Credit Tom Hull Photography

More than 290 adults* and children in Cumbria have taken part in an NSPCC service to help them overcome harmful or potentially harmful sexual behaviour.

Turn The Page is a treatment programme which helps young people aged 5 to 18 who have shown evidence of harmful sexual behaviour – such as viewing extreme pornography or indecent images of children, or sexting or touching other children in inappropriate ways – improve their psychological wellbeing and increase their optimism for the future.

The service – which only runs at nine centres around the UK – started in Cumbria in January 2010, with the team based at the Carlisle Service Centre working across the whole county.

Since then, 291 adults and young people have been helped through Turn The Page, which involves 30 weekly sessions with specially-trained practitioners as well as projects for service users to carry out at home.

Practitioners talk to the children about their strengths, help them feel better about themselves and learn to handle problems and challenges positively.

The service also helps them understand the risks and dangers of harmful sexual behaviour, work on self-regulation, and make and form positive relationships. The practitioners also support schools and other professionals around the region to help them deal with training and consultation around harmful sexual behaviour.

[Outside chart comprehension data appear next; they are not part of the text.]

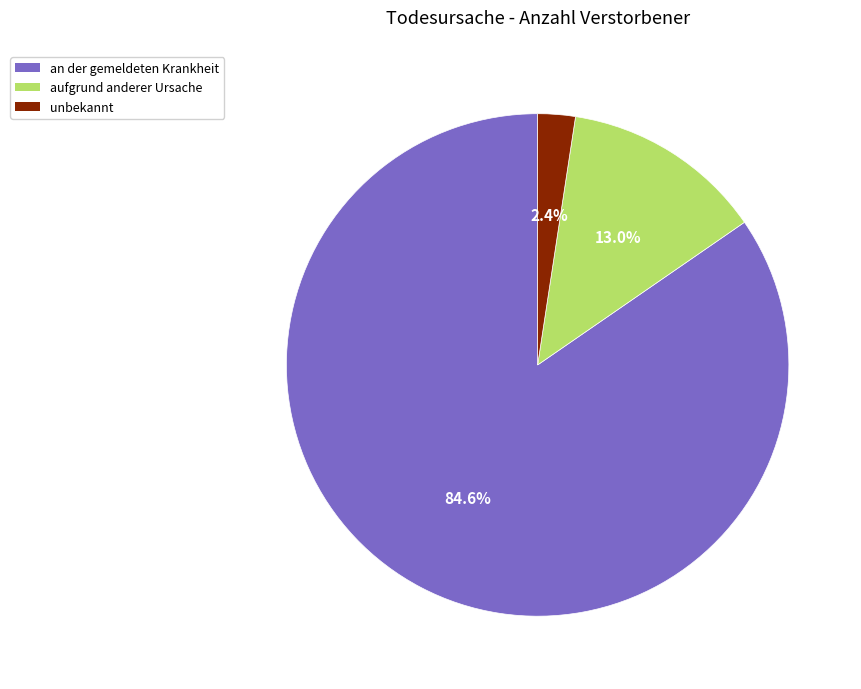

Approximately how many times larger is the value at an der gemeldeten Krankheit compared to aufgrund anderer Ursache?

6.5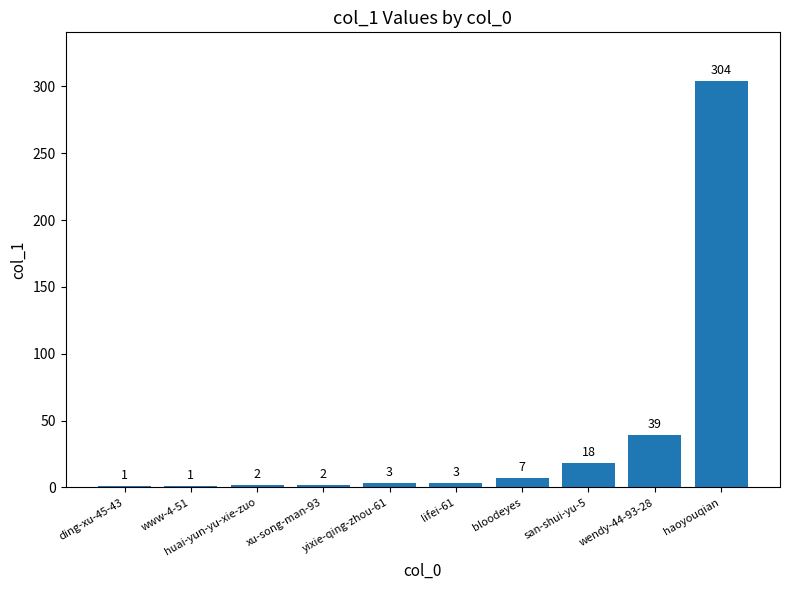

At which category does the chart reach its peak across all series?

haoyouqian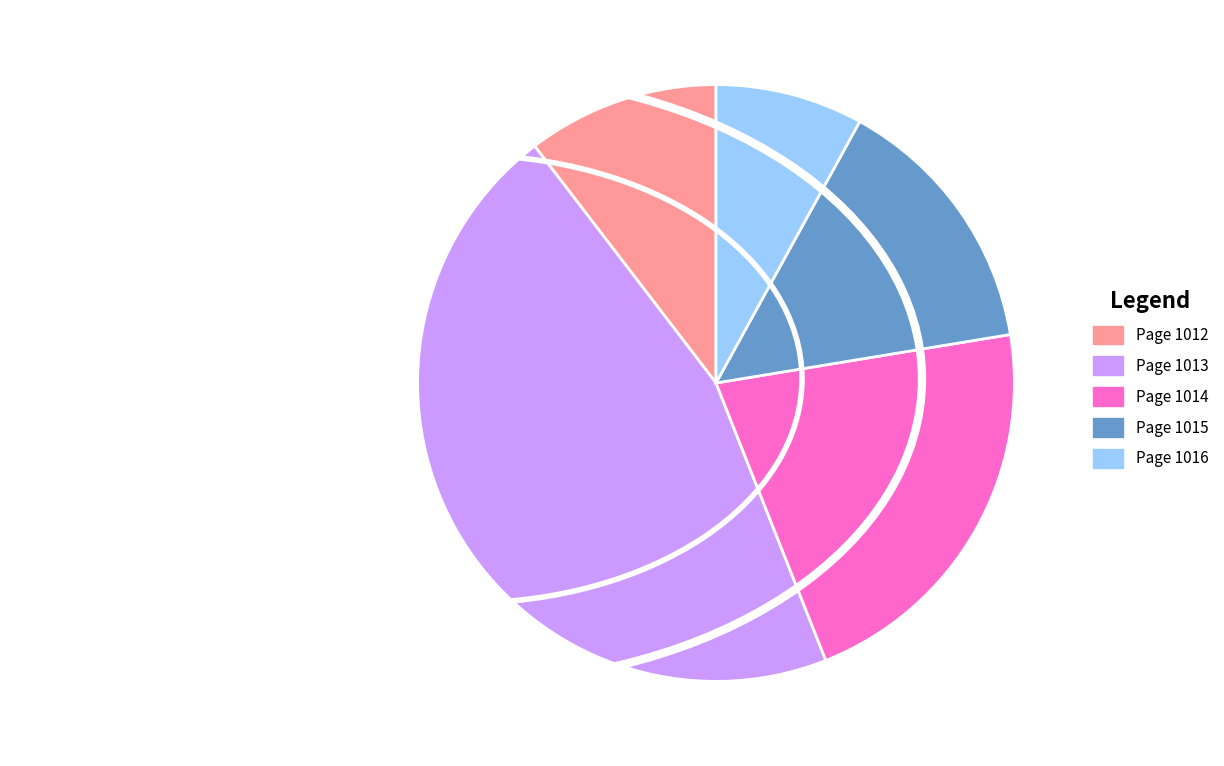

True or false: Page 1016 accounts for 8% of the total.

True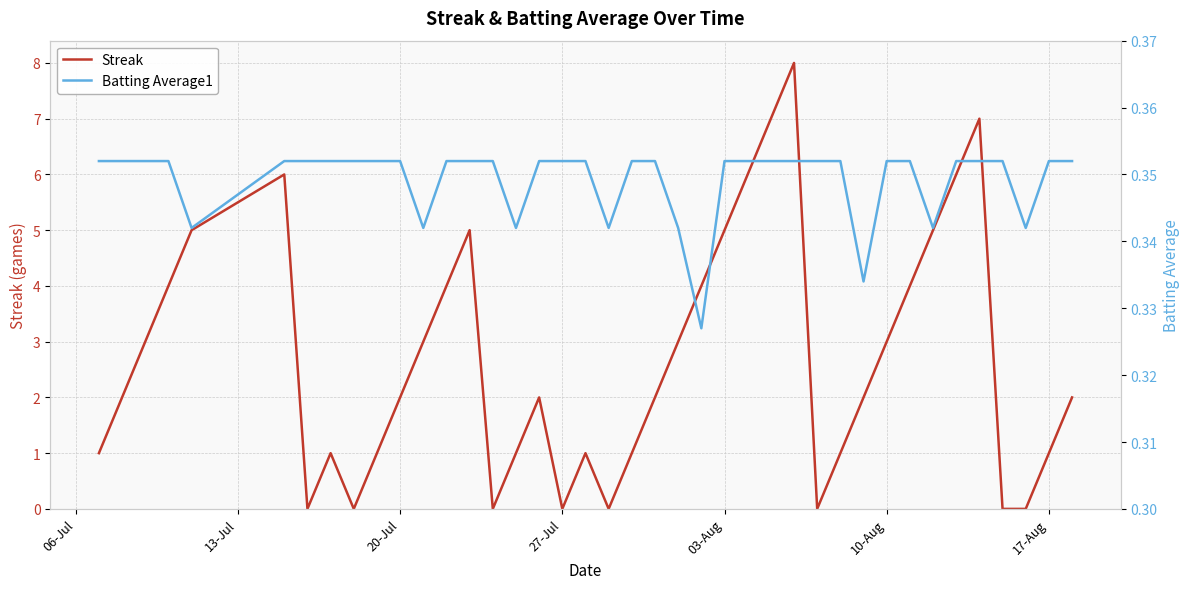

Is it true that Streak equals 3 at 10-Aug?

True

Rebecca Lynch, Children’s Service practitioner at the NSPCC’s Carlisle service centre, said Turn The Page was a hugely important service for young people in the area.

Rebecca said: “Turn The Page helps young people to understand the difference between potentially harmful behaviour and healthy relationships. It also helps them to move forwards with their lives with a more positive outlook.

“Our practitioners here in Cumbria do an amazing job, and thanks to their efforts and the engagement of service users, there are now 291 young people and adults who are better prepared to understand and feel better about themselves, handle problems positively, and move on with healthy relationships.”

To find out more about the NSPCC and the services it offers, go to www.nspcc.co.uk/what-we-do

*Since 2010, 271 children and 20 adults have received counselling from NSPCC Turn The Page practitioners. The adults refer to parents or carers who also received sessions to help them better support their child.